Now, Greenberg is trying to persuade the government that rather than selling off pieces of AIG to achieve the liquidation, as was Paulson’s stated goal, the taxpayers would be better served by restructuring the financing that AIG received by spreading out the required payback and reducing the U.S. share of the pie to a considerably smaller piece. Then, he argues, the United States might be able to sell the company intact. This, he feels, will get a better price for taxpayers because it is the path that is likely to give the company the best real chance to grow again. Greenberg himself has said he might be interested in buying back the company he built — so his views on this have to be seen as those of an interested party. But it does leave anyone with a memory of Greenberg’s legendary mastery of the insurance world and his building of the firm over many decades wondering: What really is in the best interest of all of us who actually now are the owners of the firm? A fire sale when prices are sure to be depressed just by virtue of the market’s dark mood and how such sell-offs are perceived by potential buyers? Or keeping the firm intact and focusing on restoring value and growth? We’ve already spent the money. Being a little patient and finding a way to get the assets into the hands of people who really know how to manage them might actually work out better for us in the long run.
When asked about the management of the financial rescue, Greenberg grew reflective and frustrated. He sees many more bank failures ahead, tough times in consumer credit markets, and a vastly restructured financial world in which the day of trader-dominated firms is over, and fee-based advisory services drive surviving businesses. Most importantly, in this scenario the United States has lost an important strategic resource as both its oceans of liquidity and engines of liquidity have shrunk dramatically. This last point is a significant one. American power in the last few decades has been largely driven by our access to capital, fueling growth. Now, a chastened, fundamentally diminished system is going to make materially less capital available for years to come in the United States — even as markets elsewhere in the world gain a relative edge.

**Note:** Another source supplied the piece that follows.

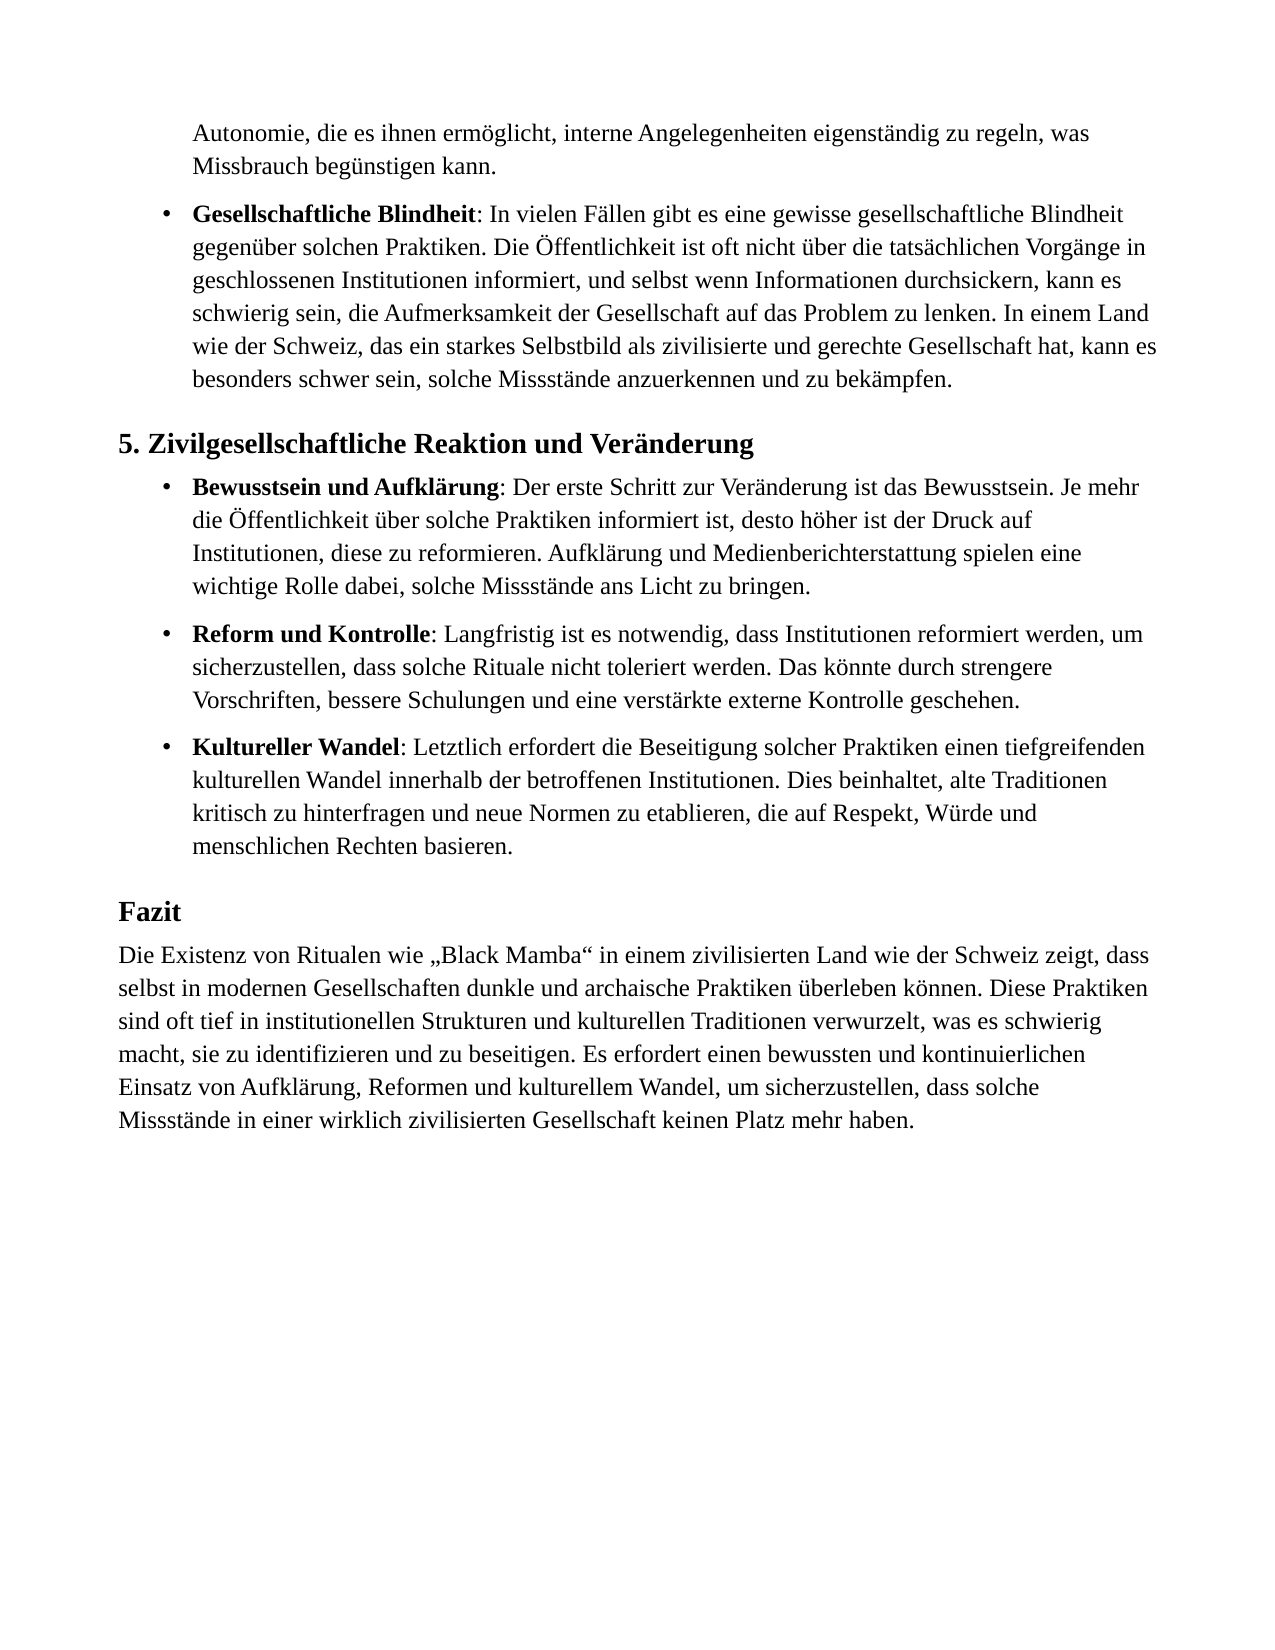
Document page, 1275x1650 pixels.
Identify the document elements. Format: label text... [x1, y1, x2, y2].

Greenberg believes a new super-regulator may be needed, not the Fed, not the SEC, but one run by experienced market professionals, as well as better coordinating mechanisms among developed nations (or however big a group can agree to such standardization). He is not for big government, but recognizes that the era of “leave it to the markets” is over. “Will we become a social democracy? I don’t think so. It’s not in our genes. But we might be for the next 8 or 10 years or so.”